Репетиции шли дольше обычного — Васильев выторговал себе три полных месяца работы. Он с самого начала хотел найти некий обходной путь, чтобы вычленить, насильно вырвать драматическое содержание из неспешного нарративного текста. Лучше всего тут подходил «Платонов» — ранняя пьеса Чехова, которая казалась чересчур странной даже современникам — слишком уж много там персонажей, слишком уж дикие, немотивированные страсти их связывают. Вот этому самому «Платонову» мы отдали полтора месяца работы — и только после переезда в Страсбург, уже в репетиционном зале TNS, начались подробные занятия собственно «Рассказом». «Платонов» у нас работался в переводе Андре Маркóвича (André Markowicz), главного французского переводчика русской классики от Достоевского до Чехова, а «Рассказ» предполагалось начинать на основе последнего французского издания повестей Чехова, но из этого плана так ничего и не вышло… Буквально с самого начала нам пришлось безжалостно перекраивать все существующие французские версии. Предлагая свой вариант текста инсценировки, я так и не смогла (как предполагала прежде) сделать нечто вроде правленой нарезки или компиляции из существующих переводов. Все-таки французская традиция слишком сглаживает и полирует русских авторов, она как бы вежливо усредняет, уплощает и лексику, и внутренний, глубинный смысл повествования. Васильеву нужен был Чехов почти буквальный, резкий и грубоватый, с неловкими шуточками и какой-то медвежьей неуклюжестью. Редактируя текст инсценировки, мы вместе с режиссером и актерами прочитывали самые сложные места, а я старалась предлагать как раз прямые, самые буквальные варианты перевода (и чаще всего именно такие шероховатые и резкие куски оставались в окончательной версии). Вышел у нас в результате Чехов с центром тяжести, заметно сместившимся в сторону Достоевского (причем с явными лебядкинскими интонациями), Чехов грубовато-земной, terre-à-terre, но — как ни странно — куда больше пригодный для трансляции метафизических идей. В скобочках скажу, что в парижских упражнениях-этюдах, продолжавшихся до самого конца января, Станислас смог принять участие лишь полтора месяца спустя. Потому и Неизвестный, задуманный как странное сочетание, слияние колеблющегося неврастеника Платонова и холодного, легкого убийцы-мистика Осипа, вышел таким недоделанным.

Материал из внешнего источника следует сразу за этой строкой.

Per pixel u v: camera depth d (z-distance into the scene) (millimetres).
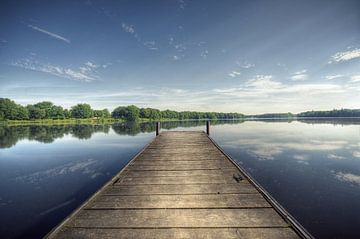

Существенно переменилась и композиция всей вещи — скажем, «Пролог» Васильев перенес в середину спектакля, разорвав нарративное течение действия необъявленным антрактом. Изначально у нас предполагалось шесть глав (четыре — с графом Орловым и две — с Неизвестным, «Пролог» Неизвестного и «Эпилог» как встреча двоих мужчин уже после смерти Зинаиды). Про Васильева-то я все прекрасно понимаю: ему хотелось вначале показать вживую, дать зрителям ощутить нечто в опыте, оставив смыслы размытыми, а действие — отчасти неясным и загадочным. Станислас с большим трудом встраивался внутрь этих конструкций. Сам он, даже в Пиранделло, даже пытаясь справиться с Хандке или Тарковским, привык подробно объяснять своим зрителям, что и зачем происходит на сцене. Он так и не смог полностью довериться Васильеву, пойти вслед за ним внутрь лабиринта, где волей-неволей продвигаешься на ощупь, где новый поворот за угол всякий раз означает потерю равновесия и устойчивости… «Пролог» Васильеву виделся куда разнообразнее… Пятую же сцену (договор и побег Неизвестного и Зинаиды) ему в конечном счете пришлось сократить до нескольких реплик.
Пока — посмотрим сам этот расклад «Рассказа неизвестного человека», каким он привиделся Васильеву, неустанно твердившему нам о трех ипостасях свободы: это свобода как концепция безудержного и внеморального, хотя и достаточно комфортного, элегантного наслаждения (граф Орлов), свобода как энергия самоубийственного протеста (Неизвестный) и, наконец, свобода как любовь, способная на последнюю степень открытости (Зинаида).